GOP lawmakers want exemptions for gay marriage opponents

State Sen. Greg Kirk, R-Americus, shows signatures of fellow lawmakers on a bill he plans to introduce that provides religious exemptions in the wake of last year's U.S. Supreme Court decision legalizing gay marriage Thursday, Jan. 21, 2016, in Atlanta. Kirk says religious adoption agencies, schools and other nonprofits should be able to refuse service to same-sex couples. But Kirk says government employees still would have to carry out duties of their job, including clerks issuing marriage licenses.

State Sen. Greg Kirk, R-Americus, shows signatures of fellow lawmakers on a bill he plans to introduce that provides religious exemptions in the wake of last year's U.S. Supreme Court decision legalizing gay marriage Thursday, Jan. 21, 2016, in Atlanta. Kirk says religious adoption agencies, schools and other nonprofits should be able to refuse service to same-sex couples. But Kirk says government employees still would have to carry out duties of their job, including clerks issuing marriage licenses. AP Photo/David Goldman

ATLANTA — Lawmakers around the country are proposing laws that would give businesses and some public employees the right to refuse service for gay couples based on their religious beliefs.
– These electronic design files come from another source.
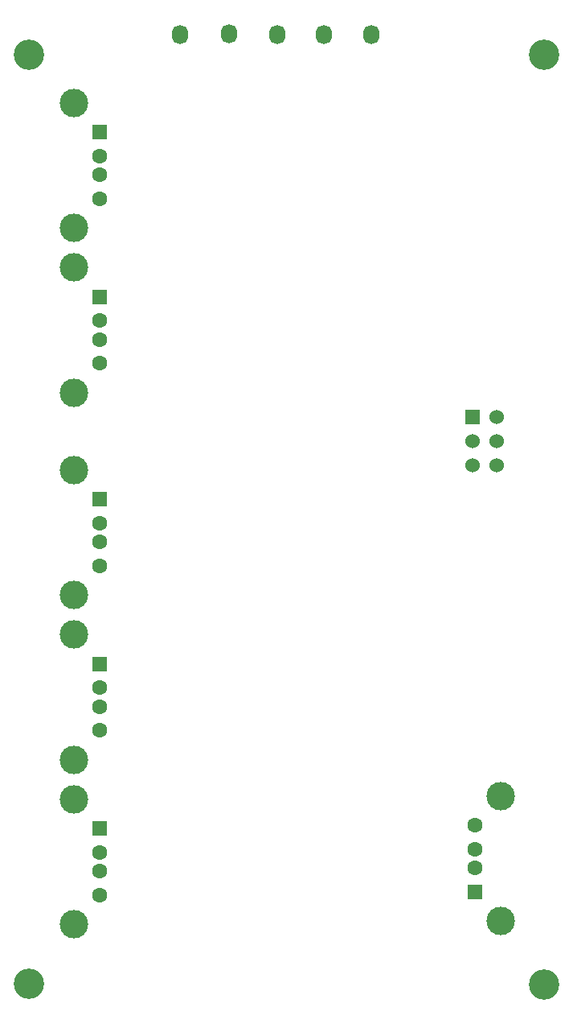
<source format=gbr>
%TF.GenerationSoftware,KiCad,Pcbnew,9.0.6*%
%TF.CreationDate,2025-12-28T11:40:05+01:00*%
%TF.ProjectId,USB_Hub,5553425f-4875-4622-9e6b-696361645f70,rev?*%
%TF.SameCoordinates,Original*%
%TF.FileFunction,Soldermask,Bot*%
%TF.FilePolarity,Negative*%
%FSLAX46Y46*%
G04 Gerber Fmt 4.6, Leading zero omitted, Abs format (unit mm)*
G04 Created by KiCad (PCBNEW 9.0.6) date 2025-12-28 11:40:05*
%MOMM*%
%LPD*%
G01*
G04 APERTURE LIST*
%ADD10O,1.730000X2.030000*%
%ADD11C,3.200000*%
%ADD12C,1.524000*%
%ADD13R,1.524000X1.524000*%
%ADD14C,3.000000*%
%ADD15C,1.600000*%
%ADD16R,1.500000X1.600000*%
G04 APERTURE END LIST*
D10*
%TO.C,REF\u002A\u002A*%
X66751200Y-38303200D03*
%TD*%
%TO.C,REF\u002A\u002A*%
X71831200Y-38354000D03*
%TD*%
%TO.C,REF\u002A\u002A*%
X81737200Y-38354000D03*
%TD*%
%TO.C,REF\u002A\u002A*%
X76708000Y-38354000D03*
%TD*%
%TO.C,REF\u002A\u002A*%
X61569600Y-38354000D03*
%TD*%
D11*
%TO.C,REF\u002A\u002A*%
X99894000Y-40491800D03*
%TD*%
%TO.C,REF\u002A\u002A*%
X45648000Y-40491800D03*
%TD*%
%TO.C,REF\u002A\u002A*%
X99894000Y-138248000D03*
%TD*%
%TO.C,REF\u002A\u002A*%
X45622600Y-138171800D03*
%TD*%
D12*
%TO.C,SW1*%
X94945200Y-78536800D03*
X94945200Y-81076800D03*
X94945200Y-83616800D03*
X92405200Y-83616800D03*
X92405200Y-81076800D03*
D13*
X92405200Y-78536800D03*
%TD*%
D14*
%TO.C,J4*%
X95343200Y-118448800D03*
X95343200Y-131588800D03*
D15*
X92633200Y-121518800D03*
X92633200Y-124018800D03*
X92633200Y-126018800D03*
D16*
X92633200Y-128518800D03*
%TD*%
D14*
%TO.C,J5*%
X50351200Y-58690800D03*
X50351200Y-45550800D03*
D15*
X53061200Y-55620800D03*
X53061200Y-53120800D03*
X53061200Y-51120800D03*
D16*
X53061200Y-48620800D03*
%TD*%
D14*
%TO.C,J3*%
X50410400Y-131912800D03*
X50410400Y-118772800D03*
D15*
X53120400Y-128842800D03*
X53120400Y-126342800D03*
X53120400Y-124342800D03*
D16*
X53120400Y-121842800D03*
%TD*%
D14*
%TO.C,J1*%
X50410400Y-97292800D03*
X50410400Y-84152800D03*
D15*
X53120400Y-94222800D03*
X53120400Y-91722800D03*
X53120400Y-89722800D03*
D16*
X53120400Y-87222800D03*
%TD*%
D14*
%TO.C,J2*%
X50410400Y-114602800D03*
X50410400Y-101462800D03*
D15*
X53120400Y-111532800D03*
X53120400Y-109032800D03*
X53120400Y-107032800D03*
D16*
X53120400Y-104532800D03*
%TD*%
D14*
%TO.C,J6*%
X50351200Y-76000800D03*
X50351200Y-62860800D03*
D15*
X53061200Y-72930800D03*
X53061200Y-70430800D03*
X53061200Y-68430800D03*
D16*
X53061200Y-65930800D03*
%TD*%
M02*

</source>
The measures follow this summer’s U.S. Supreme Court ruling that effectively legalized gay marriage. The bills are largely proposed by Republicans but aren’t universally supported in the party or by top employers worried they could harm tourism.

The ACLU found lawmakers in at least 22 states will consider some form of exemption for people who object to the marriages. Some would symbolically declare religious leaders do not have to perform ceremonies. Others would allow clerks to remove their names from marriage licenses or protect bakers and florists refusing to provide services for gay marriages.

Odds of the bills passing vary dramatically by state.